Bogdan Mada

Personal information
- Nationality: Romanian
- Born: 14 February 1989 (age 37) Timișoara, Romania
- Height: 1.82 m (5 ft 11+1⁄2 in)
- Weight: 91 kg (201 lb)

Sport
- Sport: Canoeing
- Event: Sprint canoe
- Club: CSA Steaua București
- Coached by: Florin Scoica

= Bogdan Mada =

Romanian canoeist

Bogdan Mada (born 14 February 1989 in Timișoara) is a Romanian sprint canoeist. Mada is a member of the canoe and kayak team for Steaua Army Sports Club in Bucharest (Clubul Sportiv al Armatei Steaua București), and is coached and trained by Florin Scoica.

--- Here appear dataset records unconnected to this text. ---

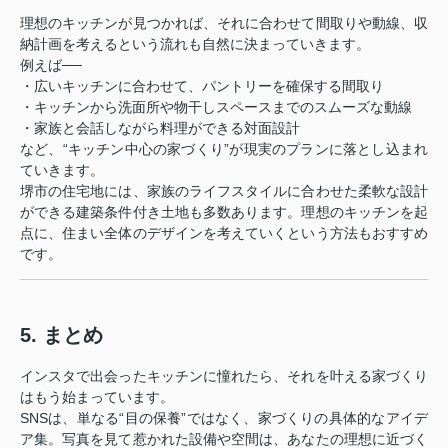
理想のキッチンが見つかれば、それに合わせて間取りや動線、収
納計画を考えるという流れも自然に決まっていきます。
例えば──
・広いキッチンに合わせて、パントリーを確保する間取り
・キッチンから洗面所や物干しスペースまでのスムーズな動線
・家族と会話しながら料理ができる対面設計
など、“キッチン中心の家づくり”が現実のプランに落とし込まれ
ていきます。
堺市の住宅地には、家族のライフスタイルに合わせた柔軟な設計
ができる建築条件付き土地も多数あります。理想のキッチンを起
点に、住まい全体のデザインを考えていくという方法もおすすめ
です。
5. まとめ
インスタで出会ったキッチンに憧れたら、それを叶える家づくり
はもう始まっています。
SNSは、単なる“目の保養”ではなく、家づくりの具体的なアイデ
ア集。写真を見て惹かれた設備や空間は、あなたの理想に近づく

Mada qualified for the men's K-2 200 metres at the 2012 Summer Olympics in London, by finishing fourth from the 2011 ICF Canoe Sprint World Championships in Szeged, Hungary. Mada and his partner Ionuț Mitrea paddled to a fifth-place finish and thirteenth overall in the B-final by approximately ten seconds behind the Belgian pair Olivier Cauwenbergh and Laurens Pannecoucke, recording their slowest time of 46.495 seconds.